Iida Tomomitsu, Yanai Kazuhiko, Yoshikawa Takeo
Department of Pharmacology, Tohoku University Graduate School of Medicine, Sendai, Japan.
Leonard Davis School of Gerontology, University of Southern California, Los Angeles, CA, USA.
Curr Top Behav Neurosci. 2022;59:241-259. doi: 10.1007/7854_2022_322.
Microglia, a category of glial cells in the central nervous system (CNS), have attracted much attention because of their important role in neuroinflammation. Many translational studies are currently ongoing to discover novel drugs targeting microglia for the treatment of various CNS disorders, such as Alzheimer's disease, Parkinson's disease (PD), and depression. Recent studies have shown that brain histamine, a neurotransmitter essential for the regulation of diverse brain functions, controls glial cells and neurons. In vitro studies using primary microglia and microglial cell lines have reported that histamine receptors are expressed in microglia and control microglial functions, including chemotaxis, migration, cytokine secretion, and autophagy.
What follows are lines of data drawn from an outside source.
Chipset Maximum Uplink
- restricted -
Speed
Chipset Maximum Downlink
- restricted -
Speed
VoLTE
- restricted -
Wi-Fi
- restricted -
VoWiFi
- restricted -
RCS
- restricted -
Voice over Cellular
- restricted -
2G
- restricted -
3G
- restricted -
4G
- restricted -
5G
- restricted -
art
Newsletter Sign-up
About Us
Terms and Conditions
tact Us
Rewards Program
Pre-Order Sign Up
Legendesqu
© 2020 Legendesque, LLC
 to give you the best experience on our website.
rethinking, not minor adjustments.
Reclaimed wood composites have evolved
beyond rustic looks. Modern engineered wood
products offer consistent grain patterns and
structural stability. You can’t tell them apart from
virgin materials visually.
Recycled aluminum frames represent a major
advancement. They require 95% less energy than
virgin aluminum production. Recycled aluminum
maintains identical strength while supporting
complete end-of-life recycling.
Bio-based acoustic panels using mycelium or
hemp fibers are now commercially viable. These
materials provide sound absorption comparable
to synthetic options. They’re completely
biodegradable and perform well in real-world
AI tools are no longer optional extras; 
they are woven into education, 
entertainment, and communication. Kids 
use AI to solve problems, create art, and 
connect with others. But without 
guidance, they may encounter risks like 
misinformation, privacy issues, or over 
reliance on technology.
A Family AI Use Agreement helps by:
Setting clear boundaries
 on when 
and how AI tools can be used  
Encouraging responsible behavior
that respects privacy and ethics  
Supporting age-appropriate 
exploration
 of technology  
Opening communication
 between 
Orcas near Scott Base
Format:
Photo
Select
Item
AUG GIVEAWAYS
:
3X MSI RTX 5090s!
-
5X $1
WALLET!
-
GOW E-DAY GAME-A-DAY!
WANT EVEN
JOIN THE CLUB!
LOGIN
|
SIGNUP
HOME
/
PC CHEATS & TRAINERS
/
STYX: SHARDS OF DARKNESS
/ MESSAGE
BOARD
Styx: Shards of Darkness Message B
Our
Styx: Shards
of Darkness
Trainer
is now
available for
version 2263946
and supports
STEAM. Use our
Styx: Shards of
In vivo studies have demonstrated that histamine-related reagents could ameliorate abnormal symptoms in animal models of human diseases, such as amyotrophic lateral sclerosis (ALS), PD, and brain ischemia. Several human studies have revealed alterations in histamine receptor levels in ALS and PD, emphasizing the importance of the CNS histamine system, including histamine-dependent microglial modulation, as a therapeutic target for these disorders. In this review article, we summarize histamine-related research focusing on microglial functions.
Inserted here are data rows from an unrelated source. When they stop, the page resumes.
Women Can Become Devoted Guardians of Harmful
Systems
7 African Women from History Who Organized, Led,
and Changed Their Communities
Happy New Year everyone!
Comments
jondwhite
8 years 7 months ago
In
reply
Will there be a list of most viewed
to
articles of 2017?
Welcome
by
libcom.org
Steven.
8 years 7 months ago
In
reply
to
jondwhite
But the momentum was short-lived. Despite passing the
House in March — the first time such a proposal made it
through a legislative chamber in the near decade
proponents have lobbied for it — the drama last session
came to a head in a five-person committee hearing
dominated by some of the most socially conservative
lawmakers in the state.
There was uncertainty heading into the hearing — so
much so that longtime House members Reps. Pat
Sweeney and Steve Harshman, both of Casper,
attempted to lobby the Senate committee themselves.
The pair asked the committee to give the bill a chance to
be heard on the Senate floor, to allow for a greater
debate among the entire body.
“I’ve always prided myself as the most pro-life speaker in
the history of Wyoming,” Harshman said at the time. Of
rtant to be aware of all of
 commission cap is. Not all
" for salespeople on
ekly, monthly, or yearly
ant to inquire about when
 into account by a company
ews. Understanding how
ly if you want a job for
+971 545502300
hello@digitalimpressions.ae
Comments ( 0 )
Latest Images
小胶质细胞是中枢神经系统(CNS)中的一类神经胶质细胞,因其在神经炎症中的重要作用而备受关注。目前正在进行许多转化研究,以发现靶向小胶质细胞的新型药物,用于治疗各种中枢神经系统疾病,如阿尔茨海默病、帕金森病(PD)和抑郁症。最近的研究表明,脑组胺作为一种对多种脑功能调节至关重要的神经递质,可控制神经胶质细胞和神经元。使用原代小胶质细胞和小胶质细胞系的体外研究报告称,组胺受体在小胶质细胞中表达,并控制小胶质细胞的功能,包括趋化性、迁移、细胞因子分泌和自噬。体内研究表明,组胺相关试剂可改善人类疾病动物模型中的异常症状,如肌萎缩侧索硬化症(ALS)、帕金森病和脑缺血。几项人体研究揭示了肌萎缩侧索硬化症和帕金森病中组胺受体水平的变化,强调了中枢神经系统组胺系统(包括组胺依赖性小胶质细胞调节)作为这些疾病治疗靶点的重要性。在这篇综述文章中,我们总结了聚焦于小胶质细胞功能的组胺相关研究。